Q: Why do you not have a Netflix membership?
A: I had a Netflix membership for a couple of years, but I found that at a certain point I was just paying $12 or so per month for a coaster for the coffee table. I found it cheaper to just pay full price for the 2 good movies Hollywood makes each year. I prefer reading books to watching videos.
Q: Where do you get your protein?
A: I get it from the same place the cows get their protein--plants.
Q: Where can I find you on Facebook?
A: You can't. I don't do Facebook. And, no, I'm not going to get on Facebook.
Q: Why do women end up with bad men?
A: Women want men because they don't want to be lonely, but their loneliness is actually boredom. Bad men are more exciting than good men which means less boredom, so women walk all over good men to be with bad men because of the drama those bad men generate. Good men are boring.
Q: Why do men end up with bad women?
A: Men are lazy, so they go for the low hanging fruit. Virtuous women have the nasty trait of wanting to be with virtuous men. Virtue requires effort. Bad women take a man as he is. Vice requires no effort.
Q: Why do you not become a teacher?
A: Public school requires the babysitting of delinquents until they are old enough to go to big boy prison. Private school doesn't pay enough for a man to support himself and a family.
Q: Why do you not go into management?
A: Managers are rats, and I am not a rat. I was unable to shake off my blue collar upbringing. If you can run a business, the best way to do this is to start a business.
Q: Why do you not get a smartphone?
A: I value economy and durability. Smartphones have neither. They will pry my flip phone from my cold dead hand.
Q: Are you an ethical vegan?
A: Nope. I am vegan for health reasons. I still wear leather. I eat honey. I will feed meat to dogs and cats because they are stubbornly non-vegan. I kill rats, mosquitoes, roaches, ants, flies, and deadly spiders. Sorry, PETA.
Q: Why do you oppose a woman's right to choose?
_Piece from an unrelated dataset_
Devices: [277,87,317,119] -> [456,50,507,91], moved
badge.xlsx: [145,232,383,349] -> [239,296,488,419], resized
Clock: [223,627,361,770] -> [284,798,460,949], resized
A: Human rights exist because human beings are made in the image of God. This includes unborn children. Divorced from this doctrine of the imago Dei, you end up with paradoxical viewpoints of being pro-choice while defending the right of pigs to not be processed into ham and bacon. Without God, common sense disappears. If meat is murder, abortion is definitely murder.
Q: Are you a minimalist?
A: No. I believe in living a simple life and decluttering and all of that. But I'm not going to spend all my money on Apple products and then spend all my time posting photos of my Apple products on the internet. The best label for me would be "pauper."
Q: Do you have any dating advice?
A: Yes, but you won't like it. Be celibate. If you can't do this, marry a saint.
Q: Why do you hate debt?
A: Debt is the trick pulled on working people to make them work way more than they should. The misery of debt outlasts the pleasures of enjoying something now instead of later.
Q: Do you believe there is life on other planets?
A: Even though I am an avid listener of Coast to Coast AM, my gut feeling is that there is no life on other planets. I could be wrong, and I will have no problem admitting my error if evidence is produced showing life on other planets. As it stands, SETI and the missions to Mars have uncovered zilch in this area. I think if life was as ubiquitous in the universe as everyone claims, we should already have evidence of it. They can keep looking, but I expect that I will be dead before they ever find evidence for extraterrestrial life or intelligence.
Q: Why do you not submit writing to other outlets?
A: People are always recommending that I submit my work to other publications and websites, but I see this as telling someone to shut down their restaurant and go work for McDonald's. The best thing about the internet was that it gave someone like me a place to post my work and be my own editor and publisher. I am not ready to give up on that wonderful thing yet. Plus, when I read the guidelines for submission to other sites, I want to puke.